Hiccup was cute sure, downright adorable even, but Astrid would rather wait and see whether he turned out to be an asshole or not. Until then she would not care a bit.
"You need help moving? I have nothing to do." He suggested with a shrug when the girl straightened herself, box once again in her hold.
And it seemed, Astrid just noticed, he had a hard time looking at her.
As subtle as he attempted to be, with his head somewhat downcast and his gaze moving to the corners of his eyes to look at her, Hiccup was definitely sneaking shy glances at her. And he utterly failed at the sneaky part.
"That... would be really helpful, Honey! Thank you!" Her mom decided to accept the boy's offer for help and Astrid felt her heart skip a beat as Hiccup walked away to leave his sketchbook inside his own home
Her mom had just called Hiccup 'Honey'. She used that little petname! And the only boys she had ever used it on were either her friends or the one or two short relationships she's had! And she used it on Hiccup!
Astrid only snapped out of her shock in time to notice her new neighbour passing her by with a box in his fishbone arms and a small limp. She had almost asked what that was all about when her mother stopped her, resting her hands on her shoulders as she pulled the girl closer to her.
"Adorable little thing, isn't he? And the best part? Not only is he going to your new school, but he's in your year." At that did Astrid turn her head to look at her mother in total surprise.
"He's fifteen?! But I thought he was thirteen or something!" Hiccup only didn't hear them because he was already inside.
"Oh no, he's short, but his father definitely told me he was fifteen.

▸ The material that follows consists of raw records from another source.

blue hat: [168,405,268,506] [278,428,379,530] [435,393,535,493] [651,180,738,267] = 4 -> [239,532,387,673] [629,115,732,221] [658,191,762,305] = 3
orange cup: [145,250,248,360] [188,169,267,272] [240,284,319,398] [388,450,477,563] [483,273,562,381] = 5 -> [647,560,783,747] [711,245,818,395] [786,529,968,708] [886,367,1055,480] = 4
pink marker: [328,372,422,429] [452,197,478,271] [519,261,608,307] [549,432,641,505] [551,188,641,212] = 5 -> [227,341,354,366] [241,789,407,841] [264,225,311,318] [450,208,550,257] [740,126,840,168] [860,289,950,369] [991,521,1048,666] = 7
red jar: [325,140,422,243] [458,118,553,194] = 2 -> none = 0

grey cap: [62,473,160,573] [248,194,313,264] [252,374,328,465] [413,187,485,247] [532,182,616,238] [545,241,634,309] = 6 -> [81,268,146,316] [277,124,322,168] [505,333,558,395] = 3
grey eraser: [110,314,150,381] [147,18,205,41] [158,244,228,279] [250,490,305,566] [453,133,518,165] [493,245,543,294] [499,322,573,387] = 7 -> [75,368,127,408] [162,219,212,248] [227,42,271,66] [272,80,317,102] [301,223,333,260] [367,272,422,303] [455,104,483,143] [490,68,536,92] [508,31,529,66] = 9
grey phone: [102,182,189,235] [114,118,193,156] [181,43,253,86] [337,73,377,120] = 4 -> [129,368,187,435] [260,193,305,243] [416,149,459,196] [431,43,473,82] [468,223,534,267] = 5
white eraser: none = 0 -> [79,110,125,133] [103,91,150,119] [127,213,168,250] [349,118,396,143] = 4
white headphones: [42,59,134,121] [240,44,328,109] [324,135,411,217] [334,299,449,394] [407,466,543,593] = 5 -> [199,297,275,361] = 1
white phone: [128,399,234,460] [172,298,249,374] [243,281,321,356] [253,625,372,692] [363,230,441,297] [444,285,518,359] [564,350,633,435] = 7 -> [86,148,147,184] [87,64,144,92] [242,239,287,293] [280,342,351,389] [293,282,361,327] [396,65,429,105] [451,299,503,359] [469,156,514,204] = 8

Just like you." She pressed a brief peck on her daughter's temple before continuing to unpack, all the while muttering how strange it was for a man the size of a grisly bear to have such a twig for a son before figuring that his mother must've been a short woman. What a height difference that must've been.
Hiccup passed her again with that same smile and limp. Astrid was reminded that this was something she needed to ask her neighbour about, her curiosity was killing her. About that and if he could draw. Because she was pretty sure she spotted the doodle of a very judgy, very dark axolotl on that sketchbook of his and she was curious what else he could draw if that was really done by his hand.
Astrid didn't outright hate moving away from her old home she now supposed. Perhaps there was something good that came out of this after all.